Will there be a TREKTalks 3? Oh, you betcha. It’s already been announced. We’ve got to do more. And at some point, we have to put our feet down and say that we are going to change systemically so that the needless twin tragedies of food wastage and people going hungry are solved simultaneously. We can solve the problem of homelessness too, if we have the will and the compassion. And if we come to an understanding that many of the trappings of capitalism, as much as it seems like our entire way of life can’t be dislodged from them, are not helping people to thrive or survive. If an economic system or a government is hurting more people than it’s helping, that system must become a thing of the past. No one in this country should be unhoused, unfed, or without medical care. No one.

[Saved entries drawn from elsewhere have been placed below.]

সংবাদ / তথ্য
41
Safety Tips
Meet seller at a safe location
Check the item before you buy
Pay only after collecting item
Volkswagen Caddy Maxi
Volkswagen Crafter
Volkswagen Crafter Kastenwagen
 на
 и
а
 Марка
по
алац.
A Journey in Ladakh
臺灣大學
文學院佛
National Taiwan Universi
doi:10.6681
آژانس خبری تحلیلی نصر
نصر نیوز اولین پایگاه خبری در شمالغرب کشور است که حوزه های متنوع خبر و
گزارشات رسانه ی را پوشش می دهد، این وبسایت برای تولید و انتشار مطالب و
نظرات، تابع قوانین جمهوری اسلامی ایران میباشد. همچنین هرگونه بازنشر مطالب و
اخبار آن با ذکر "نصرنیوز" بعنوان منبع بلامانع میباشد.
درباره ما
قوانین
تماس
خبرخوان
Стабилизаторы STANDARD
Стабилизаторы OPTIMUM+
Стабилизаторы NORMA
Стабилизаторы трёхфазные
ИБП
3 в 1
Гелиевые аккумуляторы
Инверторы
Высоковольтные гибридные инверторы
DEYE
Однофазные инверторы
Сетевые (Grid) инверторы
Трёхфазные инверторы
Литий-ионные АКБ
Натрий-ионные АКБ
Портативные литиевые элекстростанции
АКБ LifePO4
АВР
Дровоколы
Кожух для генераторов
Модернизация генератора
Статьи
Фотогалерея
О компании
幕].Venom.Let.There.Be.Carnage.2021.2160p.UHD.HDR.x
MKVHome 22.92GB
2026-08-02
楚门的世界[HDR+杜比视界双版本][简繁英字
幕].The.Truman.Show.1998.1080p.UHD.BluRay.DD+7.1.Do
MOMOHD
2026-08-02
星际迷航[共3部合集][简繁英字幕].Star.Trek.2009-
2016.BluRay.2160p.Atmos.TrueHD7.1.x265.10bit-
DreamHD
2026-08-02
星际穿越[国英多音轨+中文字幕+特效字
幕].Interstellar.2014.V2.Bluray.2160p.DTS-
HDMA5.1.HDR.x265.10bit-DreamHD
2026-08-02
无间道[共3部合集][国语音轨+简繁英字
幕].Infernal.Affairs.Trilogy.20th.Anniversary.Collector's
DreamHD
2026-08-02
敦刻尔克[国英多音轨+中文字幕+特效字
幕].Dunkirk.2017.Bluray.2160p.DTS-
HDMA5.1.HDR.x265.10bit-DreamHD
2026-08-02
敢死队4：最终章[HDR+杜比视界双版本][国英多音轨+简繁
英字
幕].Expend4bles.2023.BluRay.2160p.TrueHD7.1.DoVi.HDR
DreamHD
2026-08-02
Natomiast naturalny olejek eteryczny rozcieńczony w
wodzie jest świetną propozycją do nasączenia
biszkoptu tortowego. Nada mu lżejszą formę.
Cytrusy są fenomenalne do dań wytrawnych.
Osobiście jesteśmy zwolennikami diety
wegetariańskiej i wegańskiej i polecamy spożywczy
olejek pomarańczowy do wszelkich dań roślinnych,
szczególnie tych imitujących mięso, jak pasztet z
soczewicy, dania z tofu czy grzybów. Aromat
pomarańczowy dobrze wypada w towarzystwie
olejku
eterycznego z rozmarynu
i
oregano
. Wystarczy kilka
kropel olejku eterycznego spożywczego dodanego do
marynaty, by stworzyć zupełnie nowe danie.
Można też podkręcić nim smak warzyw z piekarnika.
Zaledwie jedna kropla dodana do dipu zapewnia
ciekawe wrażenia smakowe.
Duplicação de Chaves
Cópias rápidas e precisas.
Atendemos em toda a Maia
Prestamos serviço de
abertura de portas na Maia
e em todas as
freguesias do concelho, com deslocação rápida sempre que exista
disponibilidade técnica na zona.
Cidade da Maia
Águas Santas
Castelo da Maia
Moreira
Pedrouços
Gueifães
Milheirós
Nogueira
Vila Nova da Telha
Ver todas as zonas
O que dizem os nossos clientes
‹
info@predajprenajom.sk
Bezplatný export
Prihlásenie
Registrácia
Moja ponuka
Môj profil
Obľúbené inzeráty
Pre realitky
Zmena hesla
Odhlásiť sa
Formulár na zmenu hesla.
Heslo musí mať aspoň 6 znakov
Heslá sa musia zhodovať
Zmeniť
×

If you’re wondering why I’ve dived into this thing head-first, well, now you know why. I’m invested in what they’re doing. (And I say that as I’m about to begin looking for a new place to live myself, as I’ve gotten official notice that I’m being gentrified out of the rental that I’ve called home for the past two years.) I don’t know if I’m stuck with HoFoCo or if they’re stuck with me, but it’s not a bad place to be. Hopefully they feel the same way.

I mean, yes, don’t get me wrong, it is cool to be sitting in this giant, all-day-long Zoom meeting and then Terry Farrell or Brent Spiner or Anson Mount or Scott Bakula pops up in a little window. Geography and budget have kept me far away from the convention-going experience except for the most local of shows, and here’s everybody coming to me! Except that after I introduce myself, I’m telling them that I’ll be sending them and their hosts to this Zoom breakout room in just a moment, and that I need them to click “yes” when their computer or phone or tablet asks them if they want to join that breakout room. Then I count down from ten, call “mics hot!”, mute my own microphone, and they’re on the air. So is there an element of “you get to meet all these people!” to it? Sure – for about maybe eight seconds. Making matters even weirder: on the morning of TREKTalks 2, the webcam on the computer that was keeping the “lobby” open for the Zoom meeting died its final, testy death after ~5-6 years of intermittent service. So I simply put up a live donation tally screen instead. Nobody actually saw me all day; heard me, yes, but I was invisible. Probably for the best! I have, however, gotten to collaborate with John Billingsley, who has an amount of energy that I can barely keep up with, and the incredibly talented David Livingston (seriously, go look at his photography), and as a fan of that entire era of Star Trek, I never even would’ve imagined working with either of them – much less on a project that makes good things happen for a large number of people. It’s my privilege to do so.

Hailing Frequencies production prep
Hailing Frequencies production prep

Next week: I’m putting my home-brewed TV control room (complete with cuddly cats) to work providing similar production duties to the inaugural livestream event for the Nichelle Nichols Foundation, which is continuing Nichelle’s lifelong mission of getting more women and minorities into science, technology, and engineering fields. Because as pointless as hunger is, it’s also pointless to have any institution gatekeeping these highly skilled fields because of who someone is, or where someone is from, or what they look like. Who knows how many minds denied entry to those fields could have solved the problems we’re facing now? Let’s fix that too.

After that? My schedule’s wide open. Do you have a public-facing-but-remotely-convened event that needs this level of presentation, production, and care? My contact info is all over this site. My Linktree is here with everything you need to get in touch with me. Let’s talk, let’s work out some reasonable accommodations, and let’s change the world.

Overall, I think this is a far better use of my skill set(s) and time than the time I spent watching broadcast journalism slide from “Cronkite” mode to “TMZ” mode. Whether I’m saying it as a Trekkie, as a concerned citizen of the world, or as an aging TV production nerd, I’m finally starting to feel – in my fifties – like I’m right at home with what I’m doing.